Schlumberger has the answer
Doug Bentley, European Unconventional Resources Manager at Schlumberger says that his company has evaluated over 1200 shale gas pilot wells, evaluated more than 30 North American shale basins, and 15 more outside of North America.
“What Makes a Good Gas Shale” – was the title of Bentley's talk at the Global Shale Gas Forum in Berlin, Germany.
Based on what he called “horizontal production logs” Bentley spoke about the key parameters for good shale. “On the geology side from what we’ve done, the key things we come back to are: having the gas in place, permeability, organic richness, thermal maturity, and reservoir pressure.”
On the engineering side, he said frac containment, conductivity and compatibility were crucial.
One of his slides showed the mineral framework and pore system of both conventional sandstone and shale.
“If you put conventional sandstone up against an organic shale, the latter has much more complexity to it. It’s the kerogen (an organic material) where you find most of the pore space,” he explained.
“In the Barnett, permeability does matter – it makes for a better well,” said Bentley. “It can result in a doubling of well performance. So, yes, it does matter.”
Perm vs. saturation was also a topic he touched upon.
He said, “Higher clay volumes bring up higher saturations. As the saturation goes up, the permeability comes down. We have data from a lot of wells – you can see the plot shows an increase of permeability; higher TOC and clay volume. Then, you’re shutting down the system.”
Bentley explained, “That’s why you have to understand where to place the laterals.”
He also talked about what he termed “Wettability” - hydrophobic versus hydrophilic (i.e. does it like water or not?).
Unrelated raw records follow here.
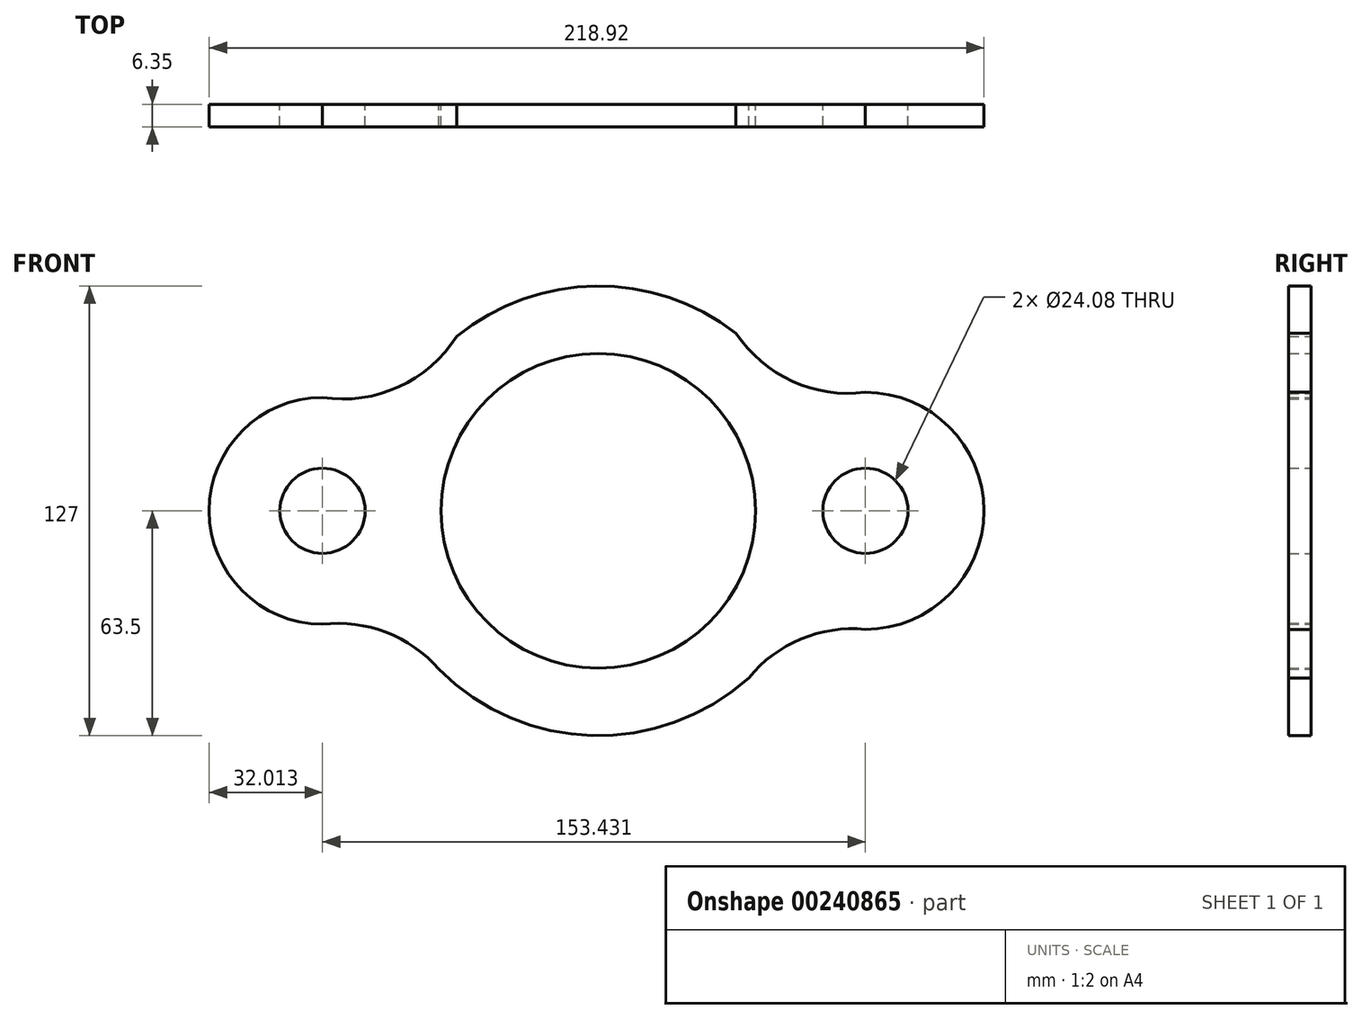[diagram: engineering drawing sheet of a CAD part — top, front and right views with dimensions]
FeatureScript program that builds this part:
annotation { "Feature Type Name" : "Feature", "Feature Type Description" : "" }
export const myFeature = defineFeature(function(context is Context, id is Id, definition is map)
    precondition{}
    {
        {
            var Q0;
            Q0=qCreatedBy(makeId("Front.planeOp"),FACE);
            var sketch = newSketch(context, id + "F0", { "sketchPlane" : qUnion([Q0])});
            skCircle(sketch, "E0", {"center": v(0, 0) * mm, "radius": 44.45 * mm});
            skSolve(sketch);
        }
        {
            var Q0;
            Q0=qCreatedBy(makeId("Front.planeOp"),FACE);
            var sketch = newSketch(context, id + "F1", { "sketchPlane" : qUnion([Q0])});
            skArc(sketch, "E1", {"start": v(38.9, 50.2) * mm, "mid": v(-0.72, 63.5) * mm, "end": v(-40.03, 49.3) * mm});
            skArc(sketch, "E2", {"start": v(42.48, -47.2) * mm, "mid": v(-1.77, -63.48) * mm, "end": v(-45.04, -44.76) * mm});
            skCircle(sketch, "E3", {"center": v(-77.96, 0) * mm, "radius": 12.04 * mm});
            skCircle(sketch, "E4", {"center": v(75.47, 0) * mm, "radius": 12.04 * mm});
            skArc(sketch, "E5", {"start": v(75.47, 33.47) * mm, "mid": v(108.95, 0) * mm, "end": v(75.47, -33.47) * mm});
            skArc(sketch, "E6", {"start": v(-77.96, 32) * mm, "mid": v(-109.97, 0) * mm, "end": v(-77.96, -32) * mm});
            skArc(sketch, "E7", {"start": v(-77.96, 32) * mm, "mid": v(-56.42, 35) * mm, "end": v(-40.03, 49.3) * mm});
            skArc(sketch, "E8", {"start": v(-45.04, -44.76) * mm, "mid": v(-59.93, -34.34) * mm, "end": v(-77.96, -32) * mm});
            skArc(sketch, "E9", {"start": v(38.9, 50.2) * mm, "mid": v(54.8, 36.61) * mm, "end": v(75.47, 33.47) * mm});
            skArc(sketch, "E10", {"start": v(75.47, -33.47) * mm, "mid": v(57.27, -36.23) * mm, "end": v(42.48, -47.2) * mm});
            skSolve(sketch);
        }
        {
            var Q0;
            Q0 = qSketchRegion(id + "F0", true);
            var Q1;
            Q1=makeQuery(id+"F1.imprint","IMPRINT",FACE,{"disambiguationData":[TD([[makeQuery(id+"F1.imprint","IMPRINT",EDGE,{"derivedFrom":sQuery(id+"F1.wireOp",EDGE,"E1")}),1.0]])]});
            extrude(context, id + "F2", {"entities" : qUnion([Q0, Q1]), "depth" : 6.35 * mm});
        }
    });
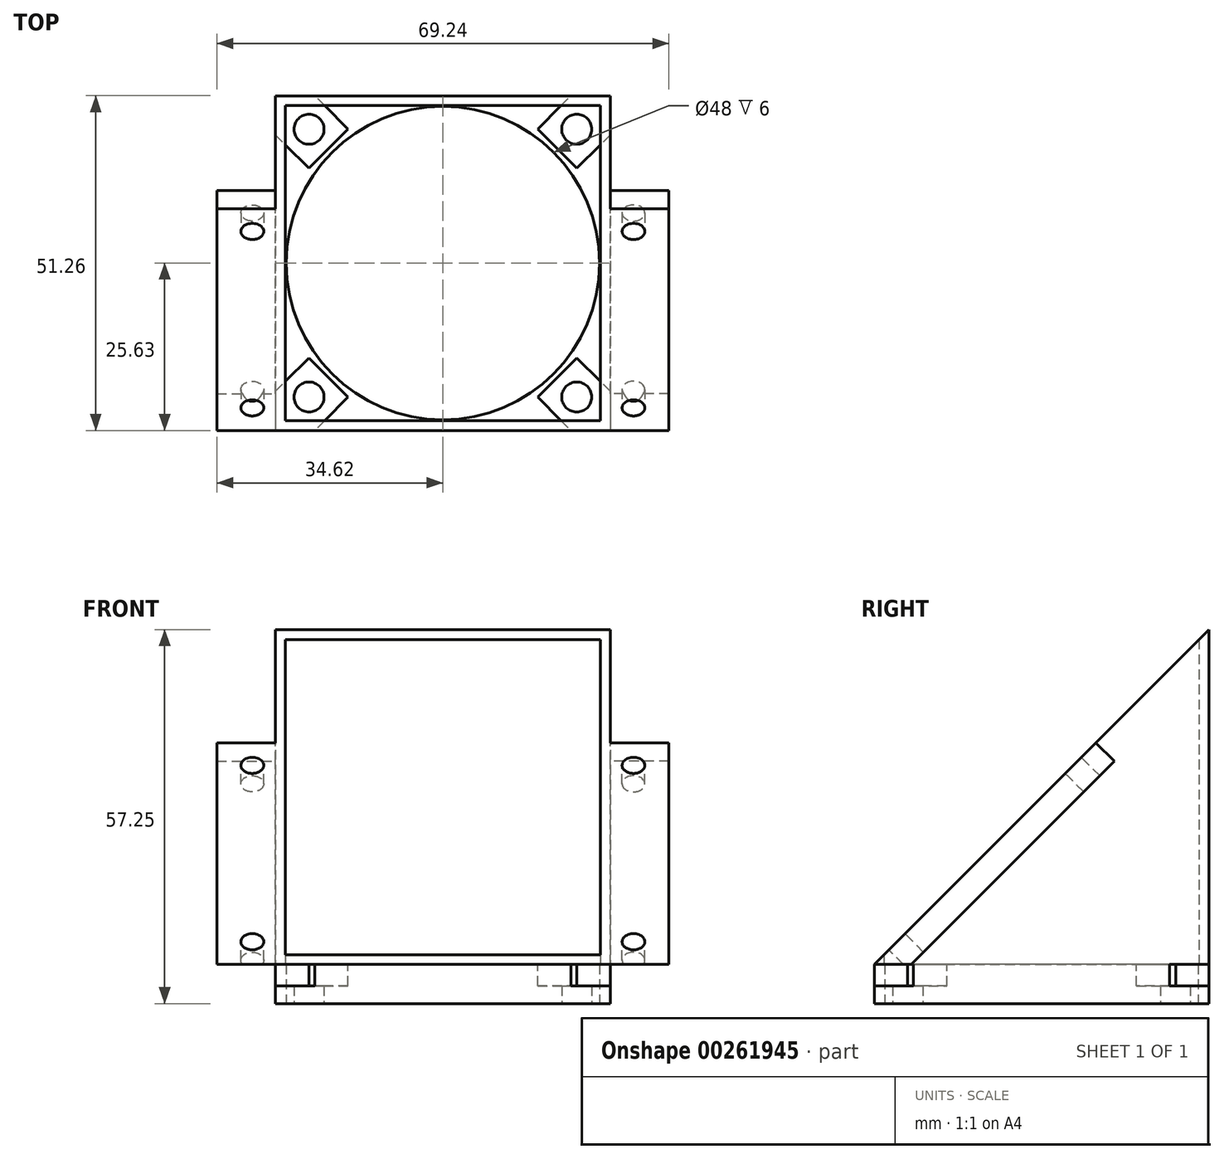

“Kerogen is hydrophobic, which is good for us,” said Bentley. “If you throw a piece of shale in a bucket of water, it starts bubbling and everyone gets excited.”
“These are very highly laminated by nature,” he explained. “You’ll find systems that are clay rich. If you look at them in a vertical sense, when you try and stimulate these rocks you’ll have permeability layers that exist within the system.”
“It’s important to know what this rock looks like and how it’s going to break,” Bentley said of shale. “It can be very anistropic due to laminations. Vertical and horizontal shears are not the same.”
Bentley said a shale could be a bit like an Oreo cookie: “The difference between these stresses can be great. You need 3-d shear measurements, as calculating the stress can make a huge difference.”
It depends on the vertical variability of the stress, he said, reporting,
“Changing the placement of the well bores can actually double the IPs.”
Bentley went on to explain his “economic shale gas conclusions.”
“The gas is in place, it has good matrix permeability, and conductive hydraulic fractures of adequate height and surface area. These are all driven by TOC; clay content and type; and vertical distribution of clay minerals (anisotropy). Understanding where you can place these well bores is key.”
“These are good concepts, the models are there, there’s a tremendous amount of data,” said Bentley.
“In Europe there’s the challenge that there’s not a lot of data – there will be huge areas and decisions will have to be made in 3-5 years. ‘Keep drilling or move on?’”
“This needs to be tied in to seismic to identify the sweet spots. If you can evaluate a certain area rather quickly, you cut your risk as quickly as possible. The resource can then be quickly evaluated,” he concluded.